Follow this space for writings (and ramblings) about interesting things related to software development.

Text to Speech with Google Translate

09 Mar 2021 » other

G’day guys!

Most people that know me in person know that I run private Japanese lessons online and from home with my wife, called Westside Japanese Lessons. We had some new students start with us recently, and one of the things that we cover early on is how to count in Japanese. It can be a bit unintuitive, especially when you get to the larger numbers (above 10,000), so I thought it’d be cool if I could put together a little webapp that would let the user enter a number, and use Text-to-speech to read it aloud, showing the student how to pronounce it. If you’re interested, you can check it out at https://westsidejapanese.com.au/practice/numbers.html.

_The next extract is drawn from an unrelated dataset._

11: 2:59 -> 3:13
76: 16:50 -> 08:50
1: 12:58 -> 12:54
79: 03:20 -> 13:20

It turns out that there are actually a couple of options when it comes to Text-to-speech.

1. (Undocumented) Google Translate API

This appears to be an undocumented little gem that’s mentioned on a few blogs, like here and here. It’s free, anonymous and incredibly easy to set up.

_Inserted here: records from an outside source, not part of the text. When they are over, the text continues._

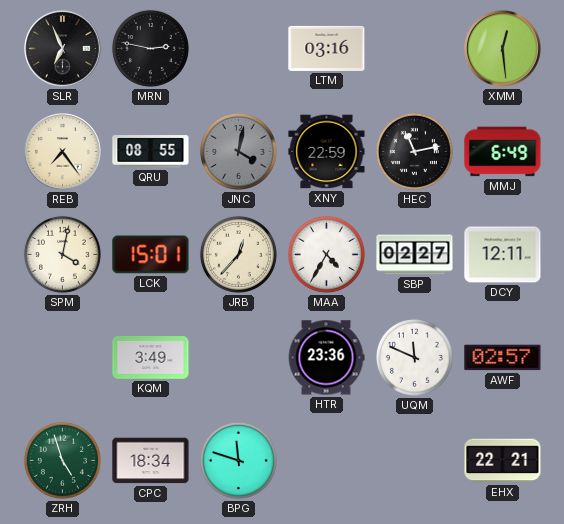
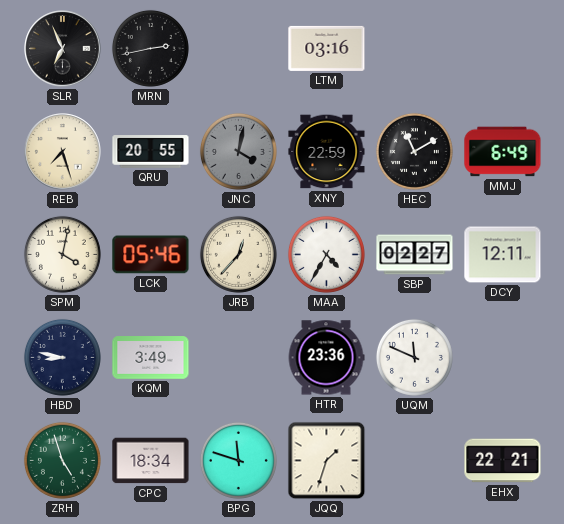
MRN: 2:47 -> 2:43
XMM: 12:29 -> none
REB: 7:24 -> 7:27
QRU: 08:55 -> 20:55
HEC: 11:13 -> 11:10
LCK: 15:01 -> 05:46
HBD: none -> 8:47
AWF: 02:57 -> none
JQQ: none -> 1:33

var source = `https://translate.google.com/translate_tts?tl=ja-JP&q=${encodeURIComponent('konnichiwa')}&client=tw-ob`;
var audio = new Audio(source);
audio.play();      

This undocumented API endpoint can be accessed via JavaScript, or a HTML5 audio tag. There are a couple of requirements to get it to work, though:

  1. You need to have either a <meta name="referrer" content="no-referrer"> in your document body, or a rel="noreferrer" in your Audio tag.
  2. You need to specify a client in the request. The value tw-ob gets thrown around on Stack Overflow and some other blogs, but it looks like any value will do the trick.
  3. You can specify the language to use using the tl parameter. This needs to be a supported language code, which you can find from the Google Cloud Doco.

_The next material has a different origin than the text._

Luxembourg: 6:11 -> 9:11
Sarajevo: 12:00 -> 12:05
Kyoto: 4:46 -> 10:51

…which brings us to our second option.

2. Google Cloud API

It turns out that Google does in fact have an official API for text-to-speech, which is much more comprehensive than the undocumented one. The service is free for the first 4 million characters per month for standard-quality voices, after which it’s charged at $4 USD/month. That sounds like quite a lot, but if you get a troublesome user that tries to process a PhD thesis using your service, this could quickly get very expensive.

The client libraries for this service don’t seem to include a browser option, but you could of course use the REST API directly at https://cloud.google.com/text-to-speech/docs/reference/rest/v1/text/synthesize.

3. ResponsiveVoice

There are a whole bunch of third-party TTS tools out there, but one interesting option that I found was ResponsiveVoice. They offer a super-simple JavaScript library that appears to be designed for the browser specifically, and they offer a free licence for non-commercial use. For hobby / NFP / educational purposes, this sounds like it could be a good choice.

Which option did I opt for?

Since my application of this service is mostly for fun, albeit with the desire to help out our students, I opted for the simplest solution, which was the undocumented Google Translate implementation. Since this is an undocumented feature, there is the risk that the service may stop in the future. If that happens, I’ll probably move to ResponsiveVoice - though in actuality, I’m pretty keen to try out their service anyway, and maybe migrate the solution over to it if I quality for the non-commercial free licence. If that happens, I’ll write up my experience in another article!

Anyway, that’s all from me for now. Catch ya!